- **Extracted information**

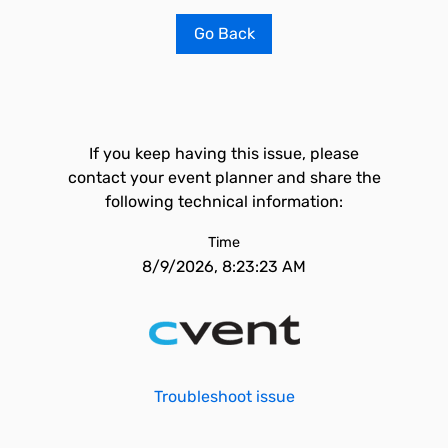
Go Back
If you keep having this issue, please
contact your event planner and share the
following technical information:
Time
8/9/2026, 8:23:23 AM
Troubleshoot issue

- **Task details**
Please output the material as written, apart from the images.

- **Response below**
Go Back
If you keep having this issue, please
contact your event planner and share the
following technical information:
Time
8/9/2026, 8:23:23 AM
Troubleshoot issue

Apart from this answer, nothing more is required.